Source data:
——————

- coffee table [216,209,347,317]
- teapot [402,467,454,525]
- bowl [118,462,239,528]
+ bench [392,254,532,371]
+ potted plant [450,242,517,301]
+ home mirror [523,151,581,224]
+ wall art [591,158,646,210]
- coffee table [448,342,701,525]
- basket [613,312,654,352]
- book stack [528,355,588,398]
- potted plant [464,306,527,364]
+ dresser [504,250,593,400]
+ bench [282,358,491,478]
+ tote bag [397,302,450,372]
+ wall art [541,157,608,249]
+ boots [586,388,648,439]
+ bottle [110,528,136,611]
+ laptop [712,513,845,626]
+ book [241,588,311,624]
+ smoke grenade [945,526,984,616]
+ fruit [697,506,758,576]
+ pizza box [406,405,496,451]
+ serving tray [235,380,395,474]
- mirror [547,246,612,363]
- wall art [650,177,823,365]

——————

> **The task**
The complete data is to be transcribed verbatim.

> **Exercise result**
- coffee table [216,209,347,317]
- teapot [402,467,454,525]
- bowl [118,462,239,528]
+ bench [392,254,532,371]
+ potted plant [450,242,517,301]
+ home mirror [523,151,581,224]
+ wall art [591,158,646,210]
- coffee table [448,342,701,525]
- basket [613,312,654,352]
- book stack [528,355,588,398]
- potted plant [464,306,527,364]
+ dresser [504,250,593,400]
+ bench [282,358,491,478]
+ tote bag [397,302,450,372]
+ wall art [541,157,608,249]
+ boots [586,388,648,439]
+ bottle [110,528,136,611]
+ laptop [712,513,845,626]
+ book [241,588,311,624]
+ smoke grenade [945,526,984,616]
+ fruit [697,506,758,576]
+ pizza box [406,405,496,451]
+ serving tray [235,380,395,474]
- mirror [547,246,612,363]
- wall art [650,177,823,365]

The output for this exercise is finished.